New ShoreTel ECC and CISCO UCCX feature – Text Messaging?

We continue to focus on call center strategies that optimize the caller experience by reducing or eliminating wait time. Now clearly, you have to be in a business that actually cares about customers, we don’t expect the IRS will be implementing this feature in the near future! In our last blog we took a look at the use of Smartphone based applications that can do the “wait” for you, alerting the call center to call you back when an agent is available to speak with you. We thought we would take the state of the art to the next level, and interface an SMS resource to the call center. Using this technology, you can have your clients send a text message to your call center. The call center receives the message and queues you for call back. When an agent becomes available, the call center places a call to the phone number that originated the text message.

The smart phone applications have the advantage of offering the user a visual menu to alert the call center as to the reason for the call. “Make a Service appointment” would be a different button then “My bill has an error”. The SMS or Text message, however, has the advantage of being interactive. Sending a text message to the phone number associated with “make a service appointment” or just texting “service” could trigger a return text message that indicates available service times and the estimated wait time for your agent to call and confirm the appointment. Text messages can also contain key customer service information that can be used to trigger the CRM application when the agent does call you back.

If you don’t mind a third party service bureau, or being on a list of competitors offering a similar call back functionality you might look at the emerging players in the Smartphone market. Both fastcustomer.com and Lucyphone.com are offering Smartphone applications that you can tap almost immediately. In either case, the technology is basically augmenting the call centers existing call back feature set. We have been implementing our early SMS to CC interfaces using Twiio scripts and have just written the return telephone number to the database containing the abandoned call or call back from queue requests. These applications are relatively straight forward to implement and can be customized and refined as you call center learns more about how your clients make use of the application. The advantage of SMS approach is that you can implement it with your existing call center technology and you do not need an outside service bureau or the creation of a new iPhone application.

Call Center technology is going through a comparatively vigorous revision. If you really care about the experience your customers have when they call you, the old Music-on-hold model may not be what you want. Basically, you want to call them when they want to talk to you! Don’t make them wait on hold for the next available agent. Have the next available agent call them! We think these programs can be funded in the overall reduction in telephone lines alone. You can now size your call center based on how many agents you have not on how many clients are holding!

Send a note to DrVoIP@DrVoIP.com with comments and questions, or better yet, text us 702-553-2706!

New ECC Feature – Smartphone based “Visual IVR”!

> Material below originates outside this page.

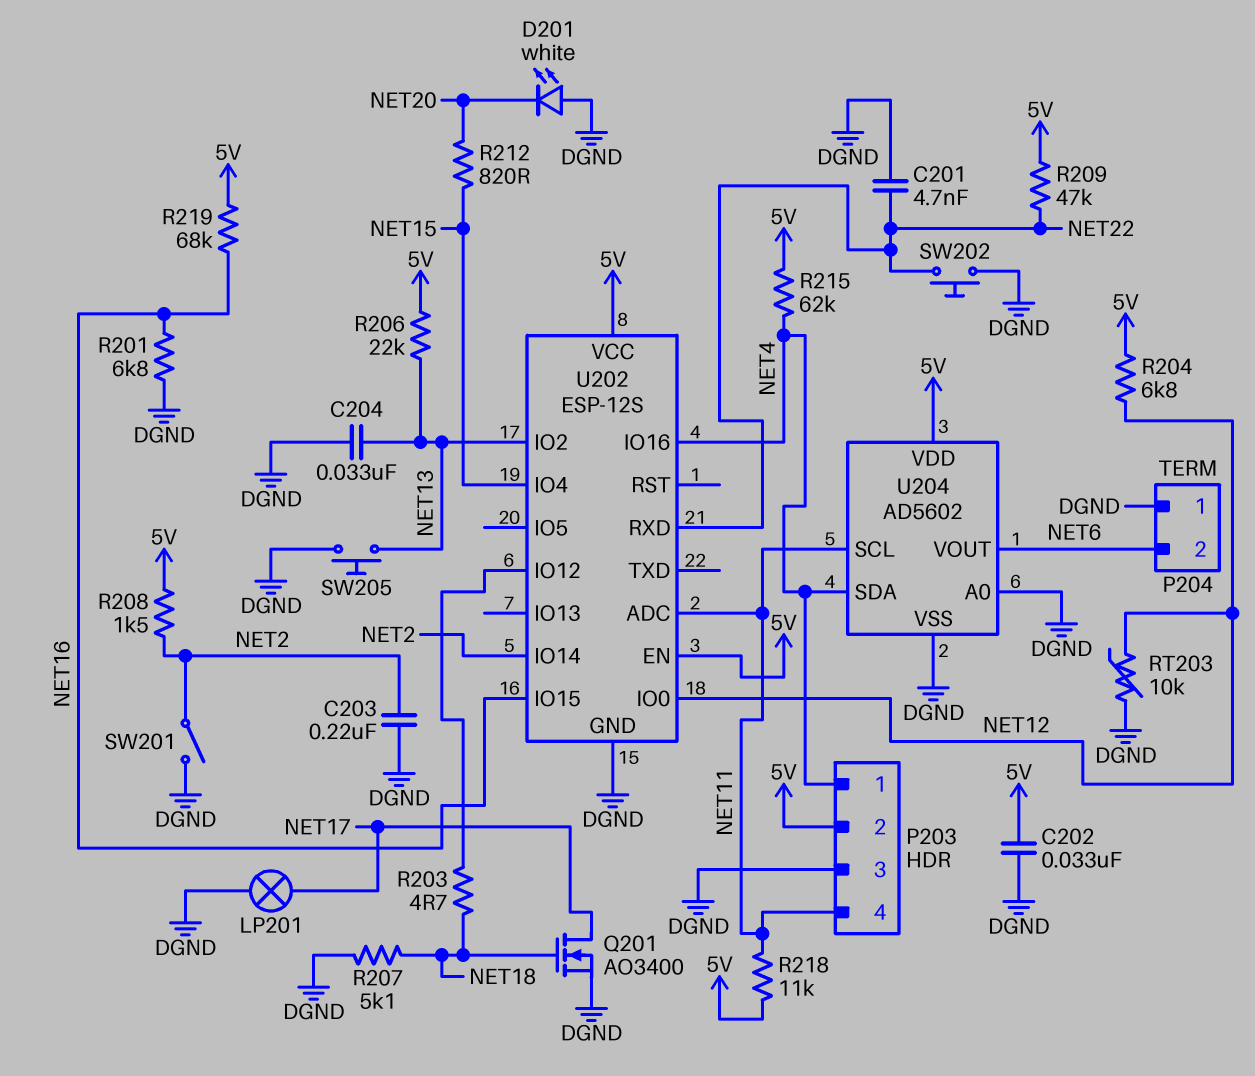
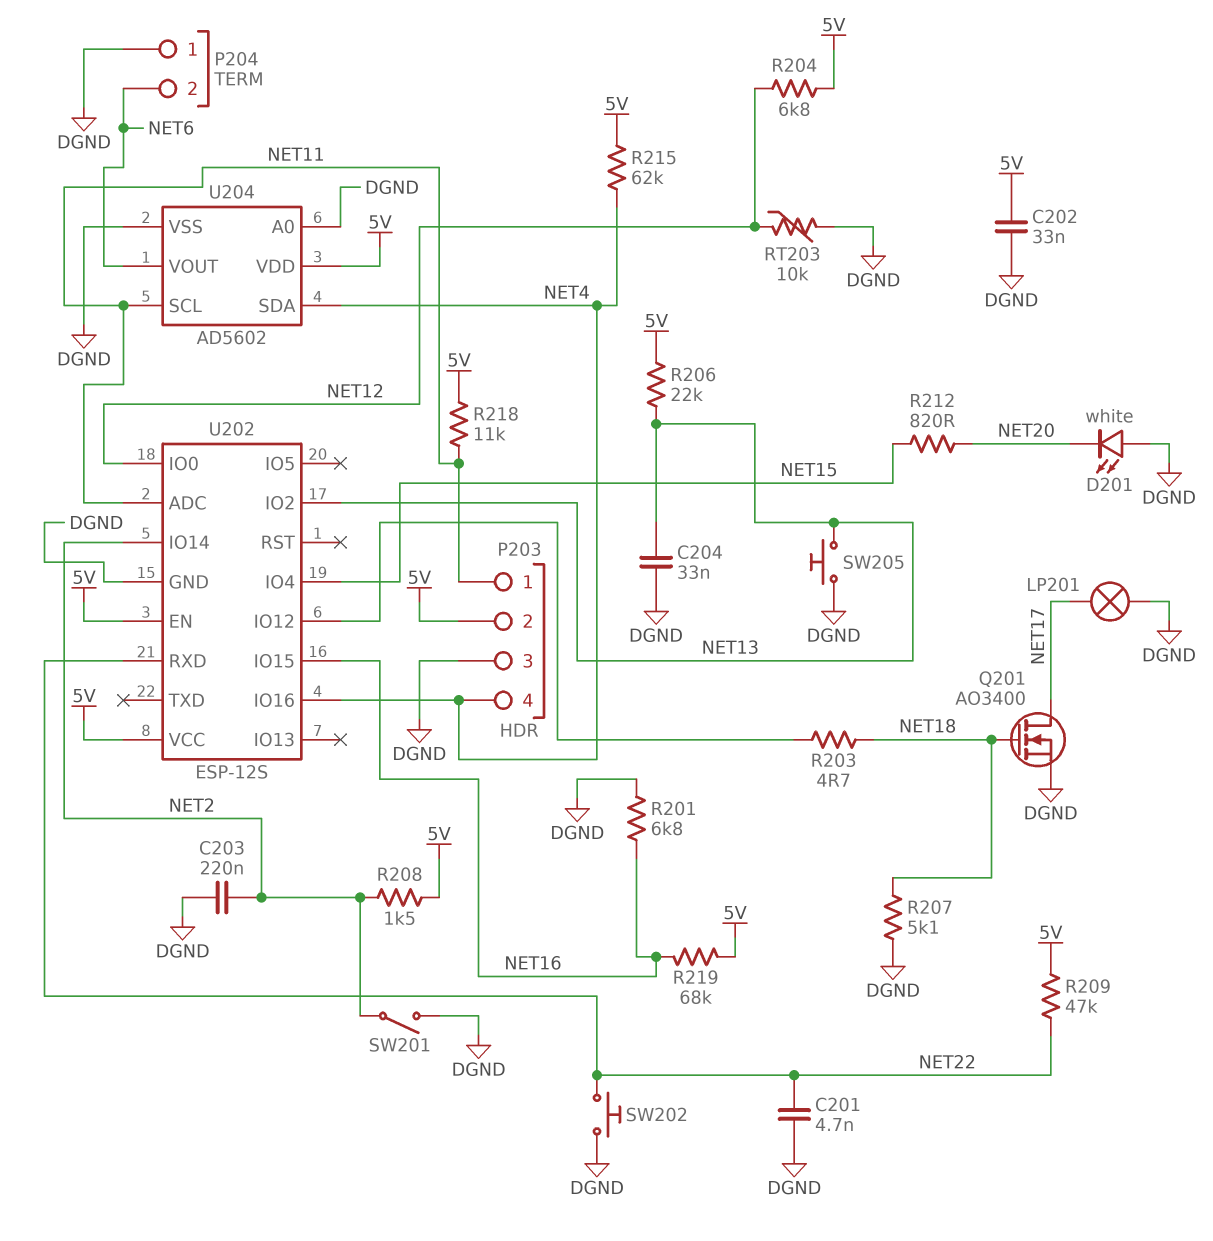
P203 pin 1: NET4 -> NET11
P203 pin 4: NET11 -> NET4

Imagine that you go to a restaurant, ask for the menu and the waiter hands you a phone?   You lift the handset and hear “Thank you for coming to our Restaurant home of great food and fine dining.  For breakfast, please dial one; for Lunch dial two and for our dinner selections, please press three now”.    Sound like a scene from the theater of the absurd?   Using a touch tone telephone to self-navigate through a customer relationship interaction is just as absurd in this day of Internet connected Smart phones.   It occurs to me that Smart phones should be communicating with smart call centers that have adopted, the next frontier in call center technology, “visual” menus!

Most customers contacting your call center know exactly who they want to speak with, so why do we present an audio menu tree?   We do that because we need to collect information that will help route the call to the most appropriate customer service agent.   Like teaching pigs to fly, however, it only annoys the customers and burns up expensive call center resources.   Is there a better way?   Imagine a Smartphone application, like a visual restaurant menu,  that could take the client directly to a “call me back button” representing the desired menu selection. Clicking this button passes all the relevant  customer contact and account information to the Call Center and directly places the customer in the proper queue, talking directly to the proper customer service agent.  The Agent not only knows who the client is, they are on the phone when the customer is connected.  Even when there is not available agent, the Smartphone application can trigger the call back, holding the customers place in queue, all without the annoying prompts and the extended hold times that often result when navigating the usual maze of an audio based IVR system.

Using a combination of existing technologies,  ECC Smartphone applications can eliminate customer frustration, improve the customer shopping experience and dramatically impact call center operations.  The Smartphone application actually gathers all of the needed customer input information and bypasses the “automated attendant”, hitting the call center queue only if there is an available fully informed agent, armed with the correct CRM display available before directly engaging the customer.   No more hoping the Caller ID brings up the correct CRM page!  No more fumbling while waiting for the “screen pop”!  No more conversations with angry and frustrated clients who have been waiting in queue far to long.

This ECC application couples a call back strategy with a visual navigation menu on the customers smartphone that actually places a phone call to the agent and the customer simultaneously. The inbound call request acts more like a web page or email, but is handled by the phone system as if a caller were pressing digits after being answered by an automated attendant system.   All the information that the caller would have otherwise had to enter into the IVR system has already been collected and made available to the call center.   Congestion in the Call Center, does not result in a “queue” of callers holding on very expensive telephone lines.   The same “your estimated wait time” technology has been translated into Smartphone display estimating when your call back should be expected.

The first step is for us to map our your existing IVR or Digital Receptionist to enable us to create “buttons” that take callers, using the Smartphone Applications, to there desired end points.   As a second step we integrate this call flow into your existing call center, enabling “call back” when no agents are available.  Lastly, we make sure that the account information is collected and made available to your CRM solution before the call is present to either the agent or the customer! The internet is already in place and your customers already have smart phones.  More than likely, your company maintains a very sophisticated website, complete with shopping cart.  Rather than invest in building out the infrastructure that houses more telephone lines and more customer service agents, an investment is made in more fully integrating your existing CRM and Internet technologies toward the goal of higher customer satisfaction and retention.